Should teachers talk to students about tragedy in school?
When kids get to school, anything goes, but, should teachers discuss terror attacks with students?
"I think that at any age, if they can understand, they should be taught and spoken to about the situations," mom Jenece Griman said.
"If they ask. I think it's on a need to know basis," mom Basia Hoffman said.
We sat down with Raymond Cree Middle School principal Tracey Piper.
"If something happens that's more related to school, like the Connecticut shootings, then we would call all the kids together and say, 'This is how we discuss this with kids,'" Piper said.
She said if a student asks about it, the teacher should answer. However, Piper said she thinks age determines who should talk to kids - parents or teachers.
"The younger the kid is I think the more responsibility the parent has, and the school is there to support the parent and the family.
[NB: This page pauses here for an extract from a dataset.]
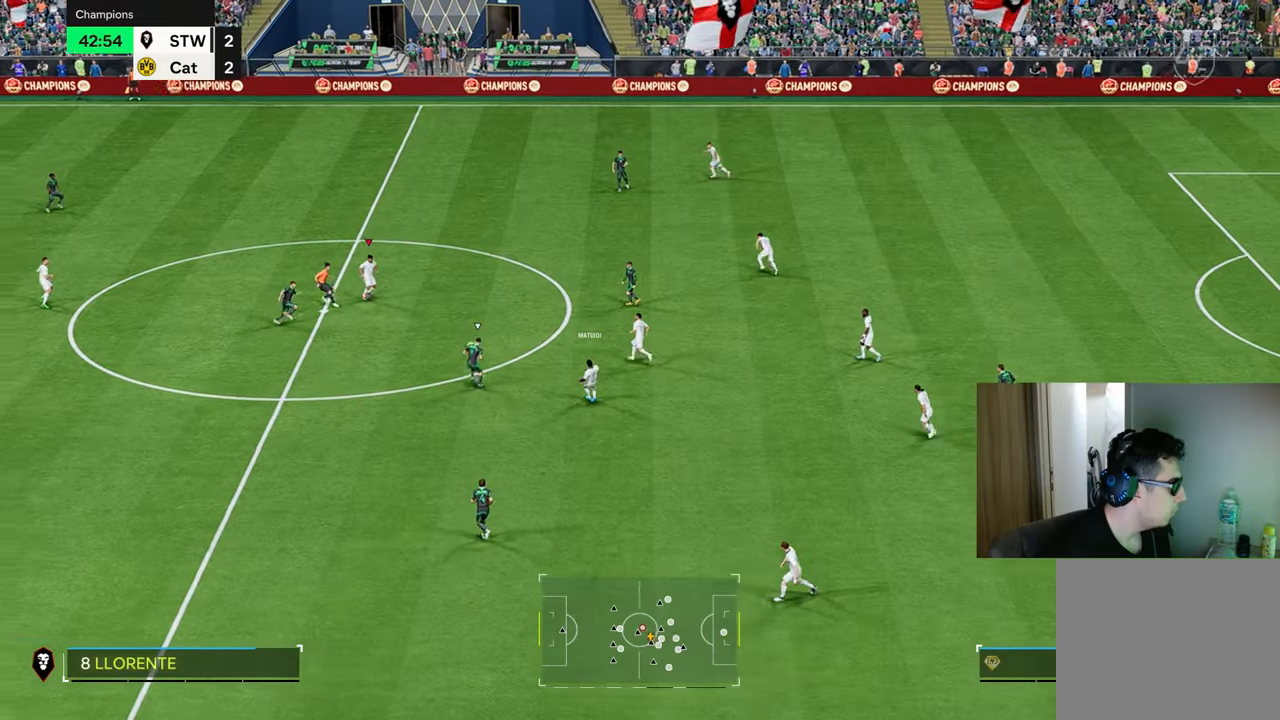
{"buttons": ["CROSS", "R1"], "left_stick": "down-left", "right_stick": "center", "events": [[50, "left_stick", "down"], [417, "CROSS", "down"], [417, "R1", "down"], [450, "left_stick", "down-left"]]}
As the student gets older, it's likely the student is going to talk about it in school with their friends," she said.
Parents we talked to say kids should know.
"They should discuss issues like that so they can be prepared when they come out into the real world for themselves that there are situations that occur like that and it can be anywhere," Griman said.
"Calmness is required on the part of the parent and teacher on any dramatic situation to not infuse, defuse," Hoffman said.
Back at school, teachers say they do plan to defuse.
"It's not that we shield them from what's bad in the world, but they're also at a really impressionable age. The parents I think have a right to be discussing that with their kids more in depth than we do," Piper said.
Hoping to keep school conversation on math and science.